==== MATERIAL SUPPLIED

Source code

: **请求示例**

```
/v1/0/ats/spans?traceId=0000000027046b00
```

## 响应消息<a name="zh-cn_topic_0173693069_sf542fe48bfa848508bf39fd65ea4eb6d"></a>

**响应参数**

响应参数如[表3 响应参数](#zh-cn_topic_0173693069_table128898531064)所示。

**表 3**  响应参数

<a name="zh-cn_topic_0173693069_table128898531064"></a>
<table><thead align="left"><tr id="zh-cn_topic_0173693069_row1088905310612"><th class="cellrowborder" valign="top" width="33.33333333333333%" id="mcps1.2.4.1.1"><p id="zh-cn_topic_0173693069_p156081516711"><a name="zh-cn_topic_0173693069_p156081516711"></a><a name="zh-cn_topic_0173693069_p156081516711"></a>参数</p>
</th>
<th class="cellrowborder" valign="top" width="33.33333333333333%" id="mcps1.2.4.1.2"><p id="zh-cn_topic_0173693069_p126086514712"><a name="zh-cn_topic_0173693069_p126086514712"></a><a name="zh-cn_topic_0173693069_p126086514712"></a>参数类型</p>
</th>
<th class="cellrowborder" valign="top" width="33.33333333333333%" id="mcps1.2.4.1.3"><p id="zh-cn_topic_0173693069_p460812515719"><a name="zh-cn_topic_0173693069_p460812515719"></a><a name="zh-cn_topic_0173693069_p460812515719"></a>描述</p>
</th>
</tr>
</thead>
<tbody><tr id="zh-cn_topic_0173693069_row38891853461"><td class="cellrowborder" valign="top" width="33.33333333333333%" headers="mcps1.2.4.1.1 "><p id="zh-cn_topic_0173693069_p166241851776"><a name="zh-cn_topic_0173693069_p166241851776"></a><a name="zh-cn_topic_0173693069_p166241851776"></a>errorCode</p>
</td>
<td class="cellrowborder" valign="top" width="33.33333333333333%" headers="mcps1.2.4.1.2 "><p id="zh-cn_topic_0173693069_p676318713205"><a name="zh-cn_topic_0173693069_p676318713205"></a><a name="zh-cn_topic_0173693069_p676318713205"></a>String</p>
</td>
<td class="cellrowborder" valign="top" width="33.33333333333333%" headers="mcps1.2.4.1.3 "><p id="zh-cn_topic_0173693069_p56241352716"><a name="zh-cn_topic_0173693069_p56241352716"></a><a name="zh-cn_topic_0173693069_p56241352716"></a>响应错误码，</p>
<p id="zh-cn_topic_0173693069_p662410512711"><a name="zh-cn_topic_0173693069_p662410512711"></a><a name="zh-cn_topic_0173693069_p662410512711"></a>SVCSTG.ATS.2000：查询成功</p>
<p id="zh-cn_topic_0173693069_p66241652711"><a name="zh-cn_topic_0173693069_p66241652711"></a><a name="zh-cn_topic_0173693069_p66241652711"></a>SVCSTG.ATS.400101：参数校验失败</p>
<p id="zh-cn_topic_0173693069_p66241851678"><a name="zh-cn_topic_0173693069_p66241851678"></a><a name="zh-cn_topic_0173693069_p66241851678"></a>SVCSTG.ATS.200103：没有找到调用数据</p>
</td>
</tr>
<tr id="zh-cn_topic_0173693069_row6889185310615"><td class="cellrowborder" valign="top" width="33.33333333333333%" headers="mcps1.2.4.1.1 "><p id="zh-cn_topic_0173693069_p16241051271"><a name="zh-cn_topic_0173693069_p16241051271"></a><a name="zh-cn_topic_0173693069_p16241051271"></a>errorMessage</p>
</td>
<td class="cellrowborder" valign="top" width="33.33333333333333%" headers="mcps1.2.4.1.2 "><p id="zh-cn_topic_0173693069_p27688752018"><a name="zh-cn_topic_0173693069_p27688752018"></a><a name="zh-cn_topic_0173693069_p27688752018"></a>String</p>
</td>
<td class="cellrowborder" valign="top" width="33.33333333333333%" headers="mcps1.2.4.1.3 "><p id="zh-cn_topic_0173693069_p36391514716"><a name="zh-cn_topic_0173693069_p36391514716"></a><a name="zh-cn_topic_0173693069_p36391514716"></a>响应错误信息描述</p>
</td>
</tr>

========

■ WORK TO COMPLETE
Across the listing above, report every line where "SVCSTG" occurs.

■ WORKED SOLUTION
<p id="zh-cn_topic_0173693069_p662410512711"><a name="zh-cn_topic_0173693069_p662410512711"></a><a name="zh-cn_topic_0173693069_p662410512711"></a>SVCSTG.ATS.2000：查询成功</p>
<p id="zh-cn_topic_0173693069_p66241652711"><a name="zh-cn_topic_0173693069_p66241652711"></a><a name="zh-cn_topic_0173693069_p66241652711"></a>SVCSTG.ATS.400101：参数校验失败</p>
<p id="zh-cn_topic_0173693069_p66241851678"><a name="zh-cn_topic_0173693069_p66241851678"></a><a name="zh-cn_topic_0173693069_p66241851678"></a>SVCSTG.ATS.200103：没有找到调用数据</p>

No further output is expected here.